*REQUEST:*
Rewrite the rows from the start through the line containing "principio de acuerdo", changing "pizza" to "vafler" and leaving everything else unchanged.

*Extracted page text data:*

==*==

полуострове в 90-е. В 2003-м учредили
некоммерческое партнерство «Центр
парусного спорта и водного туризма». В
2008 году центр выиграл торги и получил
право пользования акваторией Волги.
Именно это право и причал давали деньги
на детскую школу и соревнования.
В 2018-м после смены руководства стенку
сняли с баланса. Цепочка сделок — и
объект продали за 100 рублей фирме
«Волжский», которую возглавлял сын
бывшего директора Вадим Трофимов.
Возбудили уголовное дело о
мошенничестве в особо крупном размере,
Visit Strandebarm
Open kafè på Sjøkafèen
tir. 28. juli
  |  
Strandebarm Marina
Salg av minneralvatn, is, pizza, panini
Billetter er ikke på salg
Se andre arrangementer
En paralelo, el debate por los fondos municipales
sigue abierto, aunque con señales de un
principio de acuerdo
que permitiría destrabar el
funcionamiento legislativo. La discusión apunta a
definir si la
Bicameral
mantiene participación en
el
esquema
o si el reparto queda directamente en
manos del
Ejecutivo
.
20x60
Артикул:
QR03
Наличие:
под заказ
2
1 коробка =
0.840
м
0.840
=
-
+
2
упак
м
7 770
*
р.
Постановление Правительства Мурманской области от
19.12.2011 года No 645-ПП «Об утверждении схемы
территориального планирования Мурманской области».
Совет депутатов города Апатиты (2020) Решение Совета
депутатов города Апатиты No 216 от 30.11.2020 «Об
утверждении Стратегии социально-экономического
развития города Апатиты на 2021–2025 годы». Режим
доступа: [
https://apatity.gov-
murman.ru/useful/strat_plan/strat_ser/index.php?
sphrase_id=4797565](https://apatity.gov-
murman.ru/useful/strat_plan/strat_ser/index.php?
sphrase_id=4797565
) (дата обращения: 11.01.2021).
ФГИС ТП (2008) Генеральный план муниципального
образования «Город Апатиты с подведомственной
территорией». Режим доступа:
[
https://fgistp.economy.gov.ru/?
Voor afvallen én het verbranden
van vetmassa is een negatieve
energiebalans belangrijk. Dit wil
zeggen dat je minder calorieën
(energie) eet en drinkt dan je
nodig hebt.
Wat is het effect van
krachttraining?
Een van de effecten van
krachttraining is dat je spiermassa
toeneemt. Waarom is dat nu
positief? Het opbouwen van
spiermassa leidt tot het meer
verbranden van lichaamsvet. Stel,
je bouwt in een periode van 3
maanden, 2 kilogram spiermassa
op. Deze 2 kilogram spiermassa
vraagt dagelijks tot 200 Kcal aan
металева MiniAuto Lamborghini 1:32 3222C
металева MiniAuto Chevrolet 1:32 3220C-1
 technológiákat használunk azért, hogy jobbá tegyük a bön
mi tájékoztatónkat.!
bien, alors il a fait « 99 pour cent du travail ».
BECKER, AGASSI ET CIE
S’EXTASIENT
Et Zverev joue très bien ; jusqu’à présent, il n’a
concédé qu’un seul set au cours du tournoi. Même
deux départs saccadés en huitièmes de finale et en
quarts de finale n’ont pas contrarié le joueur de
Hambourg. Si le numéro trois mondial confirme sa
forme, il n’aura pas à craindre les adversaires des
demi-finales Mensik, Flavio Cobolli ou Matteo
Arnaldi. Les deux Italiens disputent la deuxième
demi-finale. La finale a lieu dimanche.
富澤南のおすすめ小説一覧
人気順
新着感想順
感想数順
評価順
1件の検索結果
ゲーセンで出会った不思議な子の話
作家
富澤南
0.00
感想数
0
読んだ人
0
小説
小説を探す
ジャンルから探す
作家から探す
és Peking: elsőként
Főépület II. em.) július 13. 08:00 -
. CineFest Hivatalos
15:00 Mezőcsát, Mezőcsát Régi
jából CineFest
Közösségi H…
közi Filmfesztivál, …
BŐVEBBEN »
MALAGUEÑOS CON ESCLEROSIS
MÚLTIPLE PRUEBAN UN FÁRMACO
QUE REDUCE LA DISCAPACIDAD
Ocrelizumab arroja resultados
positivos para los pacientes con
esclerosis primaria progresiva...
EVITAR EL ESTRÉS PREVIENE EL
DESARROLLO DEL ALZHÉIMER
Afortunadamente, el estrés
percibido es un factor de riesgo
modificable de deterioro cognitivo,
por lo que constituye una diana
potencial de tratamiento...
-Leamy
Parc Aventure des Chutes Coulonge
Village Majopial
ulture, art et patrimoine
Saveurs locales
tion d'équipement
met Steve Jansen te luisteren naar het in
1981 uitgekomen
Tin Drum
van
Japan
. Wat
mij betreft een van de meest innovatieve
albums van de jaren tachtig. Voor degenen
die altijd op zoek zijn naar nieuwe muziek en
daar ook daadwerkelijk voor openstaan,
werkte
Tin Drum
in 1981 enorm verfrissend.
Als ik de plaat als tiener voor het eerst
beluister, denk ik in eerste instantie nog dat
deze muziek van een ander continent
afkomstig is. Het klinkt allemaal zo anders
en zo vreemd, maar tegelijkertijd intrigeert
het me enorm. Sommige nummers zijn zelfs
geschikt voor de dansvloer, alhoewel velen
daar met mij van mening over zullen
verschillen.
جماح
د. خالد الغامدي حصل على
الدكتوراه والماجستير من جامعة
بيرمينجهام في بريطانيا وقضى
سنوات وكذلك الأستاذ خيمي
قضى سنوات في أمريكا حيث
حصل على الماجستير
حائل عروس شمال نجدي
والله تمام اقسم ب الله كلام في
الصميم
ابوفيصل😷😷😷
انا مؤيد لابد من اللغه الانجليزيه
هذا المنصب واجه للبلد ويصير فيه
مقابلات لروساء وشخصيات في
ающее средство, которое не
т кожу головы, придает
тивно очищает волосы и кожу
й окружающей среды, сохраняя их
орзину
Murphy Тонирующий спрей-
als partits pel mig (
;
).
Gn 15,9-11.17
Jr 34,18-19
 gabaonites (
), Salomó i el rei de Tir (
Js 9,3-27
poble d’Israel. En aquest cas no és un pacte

==*==

*ANSWER SECTION:*
полуострове в 90-е. В 2003-м учредили
некоммерческое партнерство «Центр
парусного спорта и водного туризма». В
2008 году центр выиграл торги и получил
право пользования акваторией Волги.
Именно это право и причал давали деньги
на детскую школу и соревнования.
В 2018-м после смены руководства стенку
сняли с баланса. Цепочка сделок — и
объект продали за 100 рублей фирме
«Волжский», которую возглавлял сын
бывшего директора Вадим Трофимов.
Возбудили уголовное дело о
мошенничестве в особо крупном размере,
Visit Strandebarm
Open kafè på Sjøkafèen
tir. 28. juli
  |  
Strandebarm Marina
Salg av minneralvatn, is, vafler, panini
Billetter er ikke på salg
Se andre arrangementer
En paralelo, el debate por los fondos municipales
sigue abierto, aunque con señales de un
principio de acuerdo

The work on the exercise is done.